VORLIEGENDER TEXT:
━━━━
Für höhere Einkommen kann man ferner anführen, dass der öffentliche Dienst attraktiv sein muss, damit er die Qualität und Quantität an Leistungen anbieten kann, die die Bürger erwarten. Vielfach wird beklagt, dass öffentliche Arbeitgeber Probleme haben, Personal zu gewinnen, beispielsweise IT-Experten, Prädikatsjuristen oder Fachkräfte des Gesundheitswesens. Vor allem in Ballungsgebieten mit hohen Lebenshaltungskosten gilt der öffentliche Dienst nicht mehr als attraktiver Arbeitgeber. Dieses Argument ist überzeugend. Es spricht aber eher für eine stärkere Differenzierung nach Qualifikationen und Regionen als für generelle Lohnzuwächse.

Was spricht dagegen?

Lohnzurückhaltung ist vor allem angesichts der Lage der öffentlichen Finanzen notwendig. 2019, bei besserer Wirtschaftslage, hatten die Gewerkschaften für die Beschäftigten der Länder einen Lohnzuwachs von 6% gefordert. Die Begründung des damaligen Verdi-Gewerkschaftsvorsitzenden Frank Bsirske: „Von der guten Konjunktur und Beschäftigungslage profitieren die Länder ganz besonders. Daran sollten sie die Beschäftigten beteiligen. Eine deutliche Erhöhung der Einkommen ist bei der Entwicklung der Steuereinnahmen sehr gut finanzierbar.“

Folgt man diesem Argument, müssten die Lohnerhöhungen 2020 wohl ausfallen. Denn die Konjunktur lahmt, und die Steuereinnahmen brechen ein.

Und was ist mit dem oft gehörten Vorschlag, als Maßstab für den Tarifabschluss die Lohnentwicklung im Rest der Wirtschaft heranzuziehen? Man könnte argumentieren, ein Aufschlag sei fair, wenn der öffentliche Dienst in den vergangenen Jahren hinter der allgemeinen Lohnentwicklung zurückgeblieben wäre. Das war aber nicht der Fall. Von 2009 bis 2018 sind die Tarifverdienste des öffentlichen Dienstes nominal um rund 24% gestiegen. Der gesamtwirtschaftliche Durchschnitt lag bei 25%. Hier besteht also kein großer Rückstand. Gleichzeitig muss man sehen, dass die Beschäftigten des öffentlichen Dienstes in der aktuellen Krise besonders von der Sicherheit ihrer Arbeitsplätze profitieren. Auch das ist ein Argument für Zurückhaltung bei Lohnerhöhungen, die auch von jenen Steuerzahlern mitzufinanzieren sind, die um ihren Job bangen.
━━━━
MATERIAL:

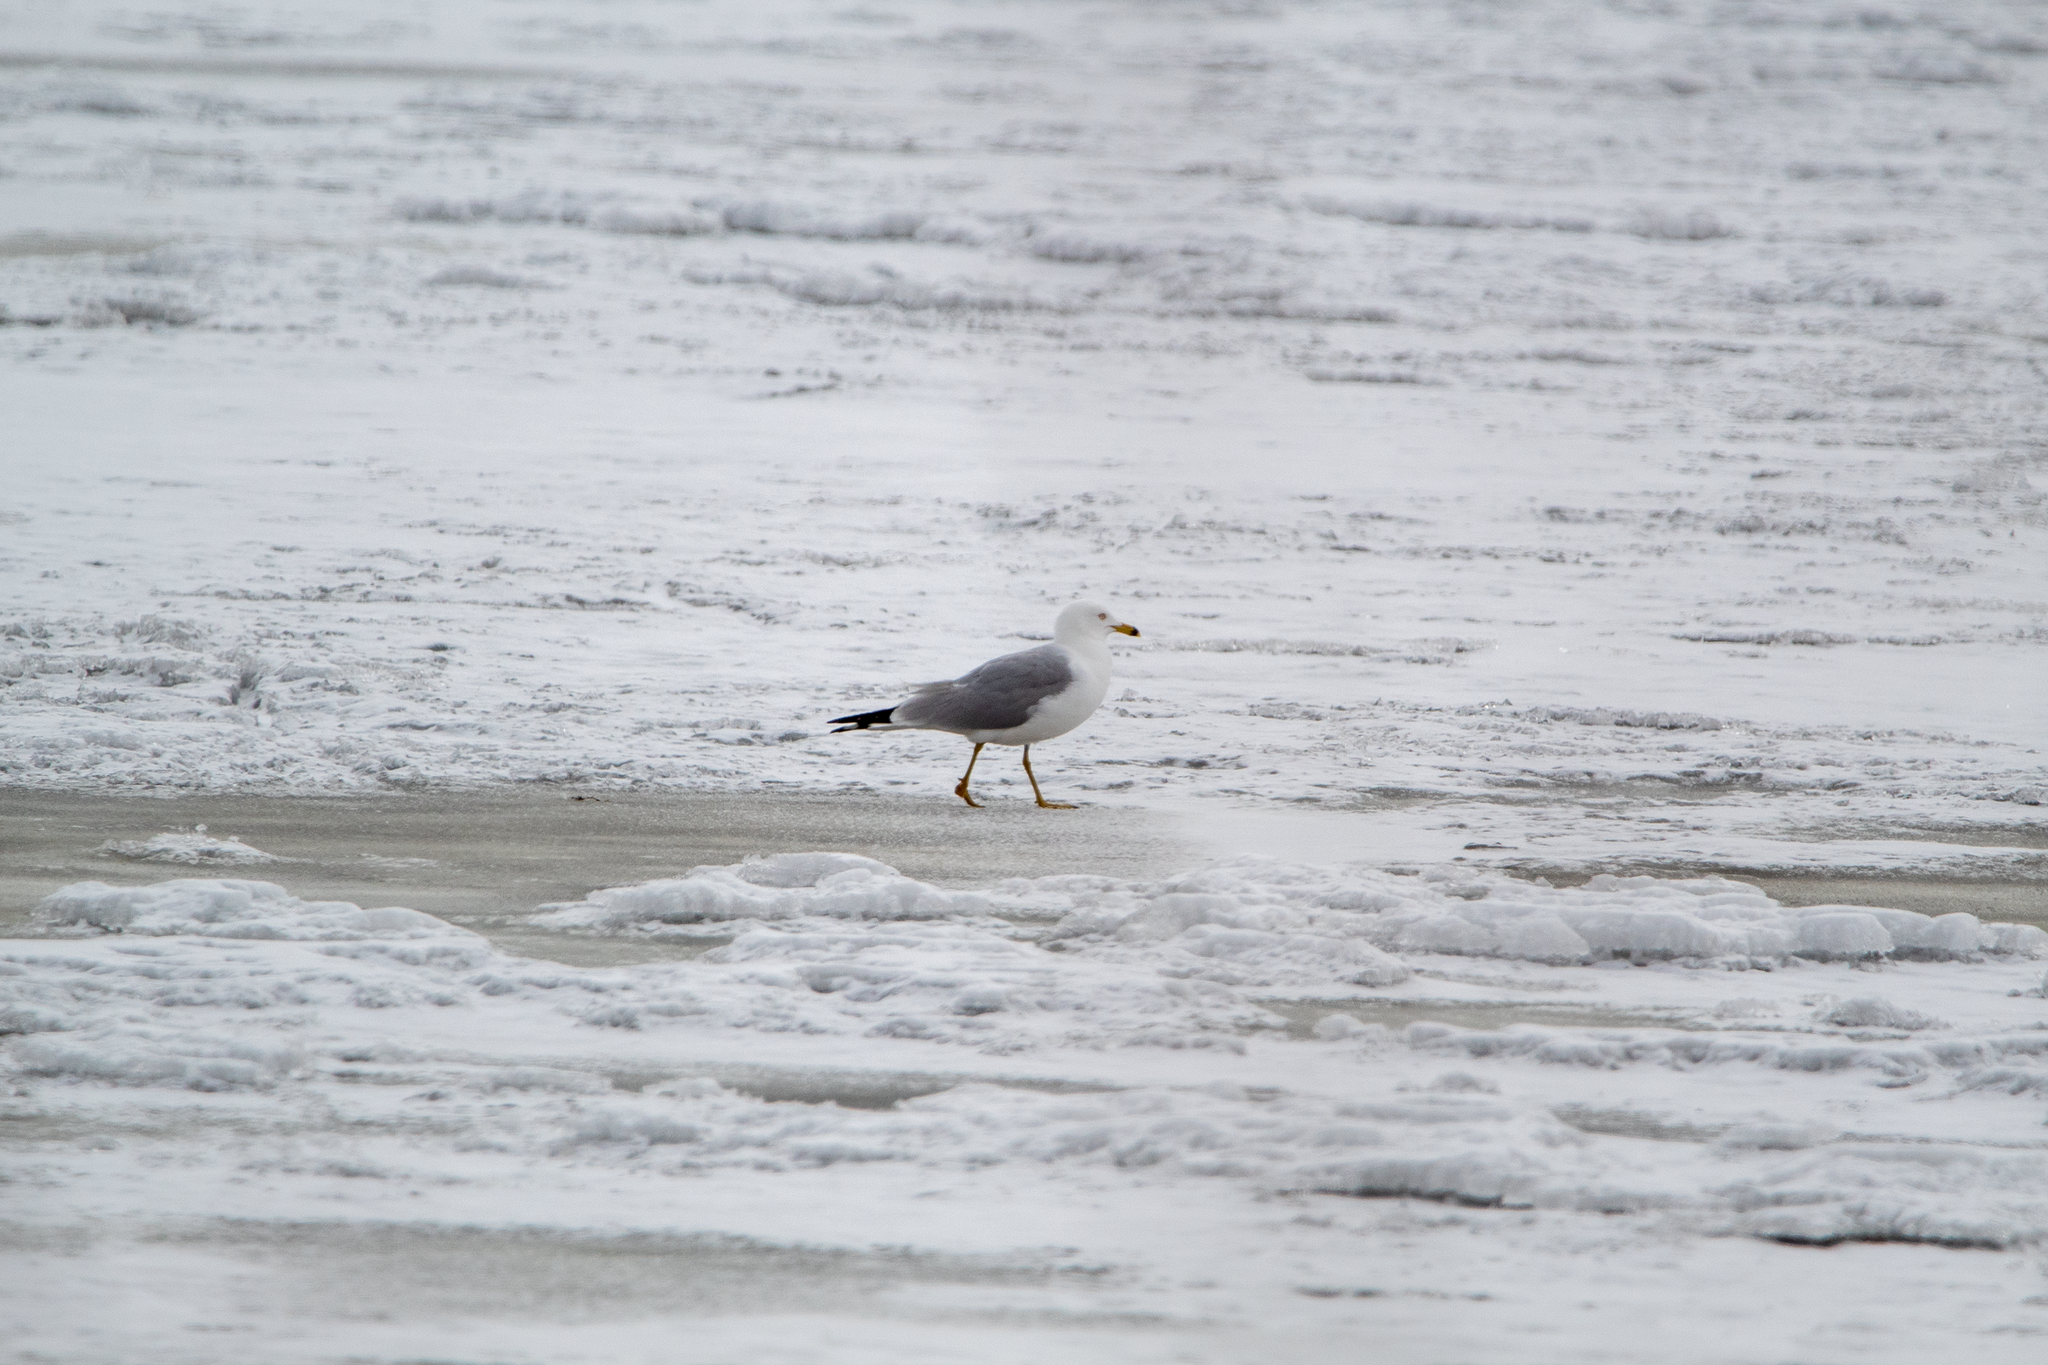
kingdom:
━━━━
AUFGABE:
Aktualisiere im Text über die Löhne im öffentlichen Dienst die Passage von „Und was ist“ bis „ihren Job bangen.“: Ersetze „Steuerzahlern“ durch „Bürgern“ und gib die Passage vollständig wieder.

RICHTIGE ANTWORT:
Und was ist mit dem oft gehörten Vorschlag, als Maßstab für den Tarifabschluss die Lohnentwicklung im Rest der Wirtschaft heranzuziehen? Man könnte argumentieren, ein Aufschlag sei fair, wenn der öffentliche Dienst in den vergangenen Jahren hinter der allgemeinen Lohnentwicklung zurückgeblieben wäre. Das war aber nicht der Fall. Von 2009 bis 2018 sind die Tarifverdienste des öffentlichen Dienstes nominal um rund 24% gestiegen. Der gesamtwirtschaftliche Durchschnitt lag bei 25%. Hier besteht also kein großer Rückstand. Gleichzeitig muss man sehen, dass die Beschäftigten des öffentlichen Dienstes in der aktuellen Krise besonders von der Sicherheit ihrer Arbeitsplätze profitieren. Auch das ist ein Argument für Zurückhaltung bei Lohnerhöhungen, die auch von jenen Bürgern mitzufinanzieren sind, die um ihren Job bangen.